INSTRUCTIONS FOR THE TASK:
The line containing "Published by Canadian" marks where to begin. Write out that line and every line after it exactly, through the last line below.

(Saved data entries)
BEGIN

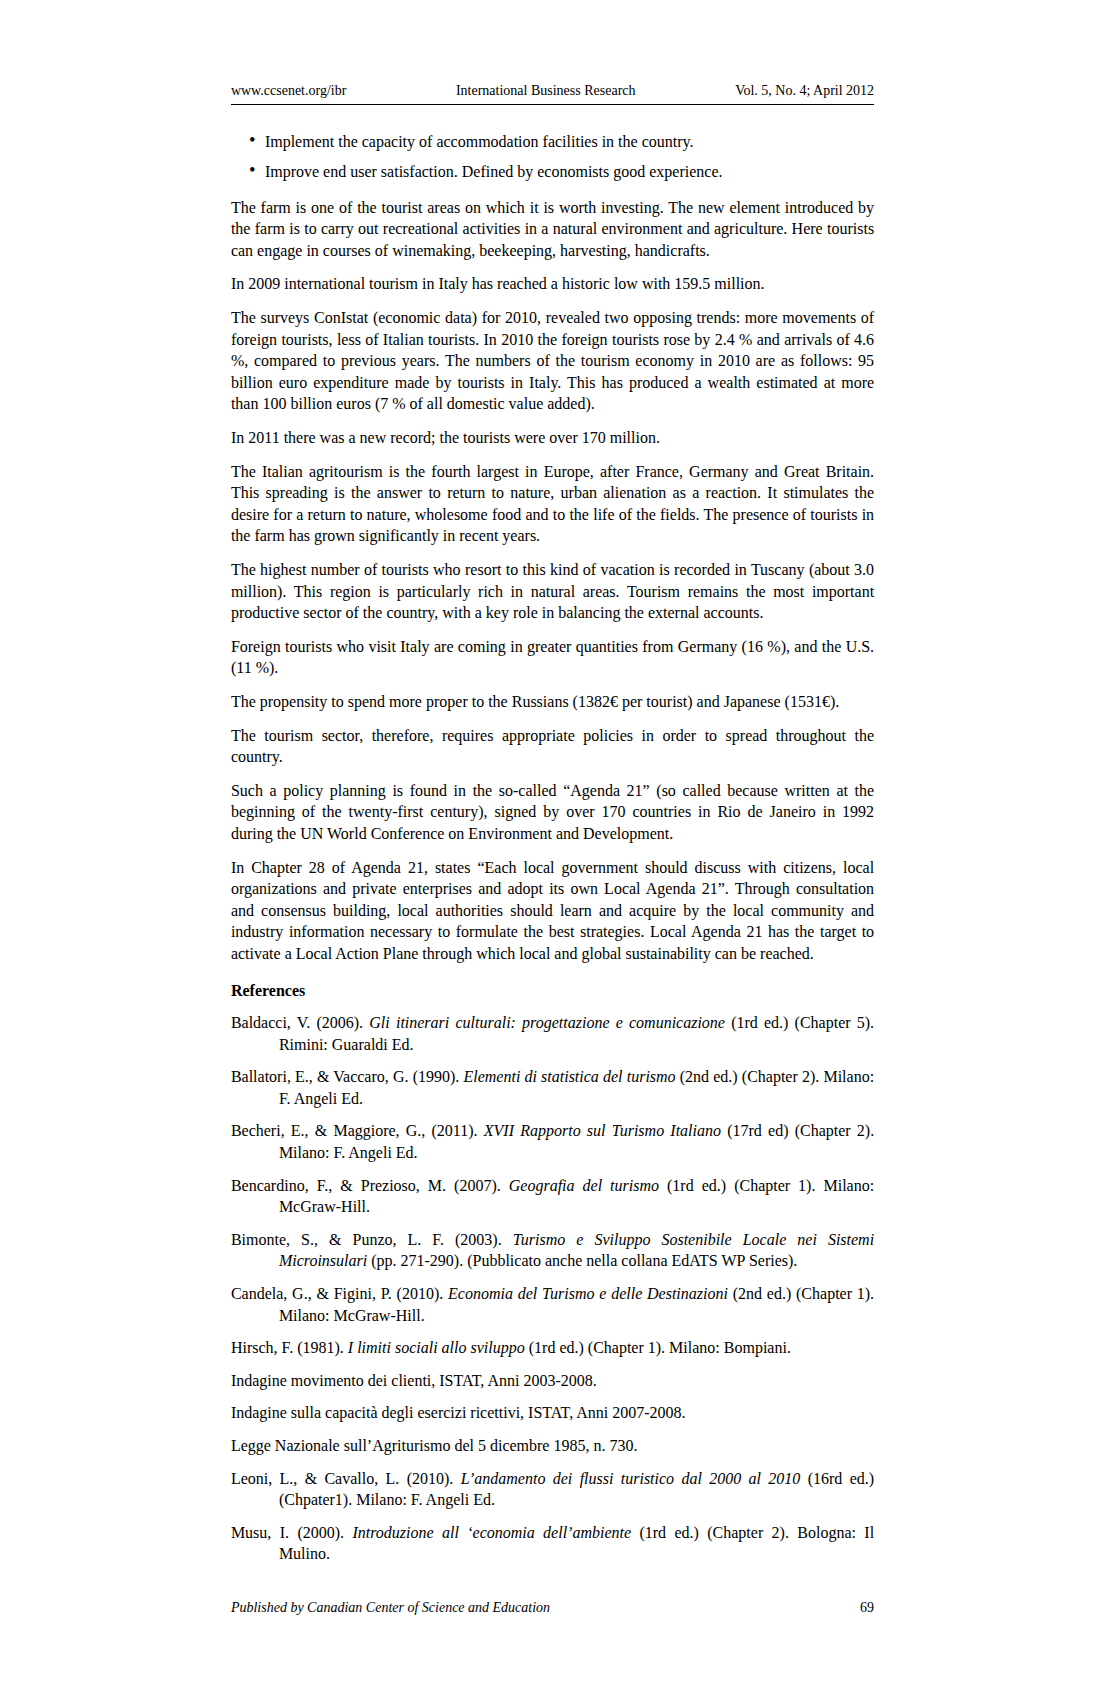www.ccsenet.org/ibr
International Business Research
Vol. 5, No. 4; April 2012
Implement the capacity of accommodation facilities in the country.
Improve end user satisfaction. Defined by economists good experience.
The farm is one of the tourist areas on which it is worth investing. The new element introduced by the farm is to carry out recreational activities in a natural environment and agriculture. Here tourists can engage in courses of winemaking, beekeeping, harvesting, handicrafts.
In 2009 international tourism in Italy has reached a historic low with 159.5 million.
The surveys ConIstat (economic data) for 2010, revealed two opposing trends: more movements of foreign tourists, less of Italian tourists. In 2010 the foreign tourists rose by 2.4 % and arrivals of 4.6 %, compared to previous years. The numbers of the tourism economy in 2010 are as follows: 95 billion euro expenditure made by tourists in Italy. This has produced a wealth estimated at more than 100 billion euros (7 % of all domestic value added).
In 2011 there was a new record; the tourists were over 170 million.
The Italian agritourism is the fourth largest in Europe, after France, Germany and Great Britain. This spreading is the answer to return to nature, urban alienation as a reaction. It stimulates the desire for a return to nature, wholesome food and to the life of the fields. The presence of tourists in the farm has grown significantly in recent years.
The highest number of tourists who resort to this kind of vacation is recorded in Tuscany (about 3.0 million). This region is particularly rich in natural areas. Tourism remains the most important productive sector of the country, with a key role in balancing the external accounts.
Foreign tourists who visit Italy are coming in greater quantities from Germany (16 %), and the U.S. (11 %).
The propensity to spend more proper to the Russians (1382€ per tourist) and Japanese (1531€).
The tourism sector, therefore, requires appropriate policies in order to spread throughout the country.
Such a policy planning is found in the so-called “Agenda 21” (so called because written at the beginning of the twenty-first century), signed by over 170 countries in Rio de Janeiro in 1992 during the UN World Conference on Environment and Development.
In Chapter 28 of Agenda 21, states “Each local government should discuss with citizens, local organizations and private enterprises and adopt its own Local Agenda 21”. Through consultation and consensus building, local authorities should learn and acquire by the local community and industry information necessary to formulate the best strategies. Local Agenda 21 has the target to activate a Local Action Plane through which local and global sustainability can be reached.
References
Baldacci, V. (2006). Gli itinerari culturali: progettazione e comunicazione (1rd ed.) (Chapter 5). Rimini: Guaraldi Ed.
Ballatori, E., & Vaccaro, G. (1990). Elementi di statistica del turismo (2nd ed.) (Chapter 2). Milano: F. Angeli Ed.
Becheri, E., & Maggiore, G., (2011). XVII Rapporto sul Turismo Italiano (17rd ed) (Chapter 2). Milano: F. Angeli Ed.
Bencardino, F., & Prezioso, M. (2007). Geografia del turismo (1rd ed.) (Chapter 1). Milano: McGraw-Hill.
Bimonte, S., & Punzo, L. F. (2003). Turismo e Sviluppo Sostenibile Locale nei Sistemi Microinsulari (pp. 271-290). (Pubblicato anche nella collana EdATS WP Series).
Candela, G., & Figini, P. (2010). Economia del Turismo e delle Destinazioni (2nd ed.) (Chapter 1). Milano: McGraw-Hill.
Hirsch, F. (1981). I limiti sociali allo sviluppo (1rd ed.) (Chapter 1). Milano: Bompiani.
Indagine movimento dei clienti, ISTAT, Anni 2003-2008.
Indagine sulla capacità degli esercizi ricettivi, ISTAT, Anni 2007-2008.
Legge Nazionale sull’Agriturismo del 5 dicembre 1985, n. 730.
Leoni, L., & Cavallo, L. (2010). L’andamento dei flussi turistico dal 2000 al 2010 (16rd ed.) (Chpater1). Milano: F. Angeli Ed.
Musu, I. (2000). Introduzione all ‘economia dell’ambiente (1rd ed.) (Chapter 2). Bologna: Il Mulino.
Published by Canadian Center of Science and Education
69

END

EXERCISE SOLUTION:
Published by Canadian Center of Science and Education
69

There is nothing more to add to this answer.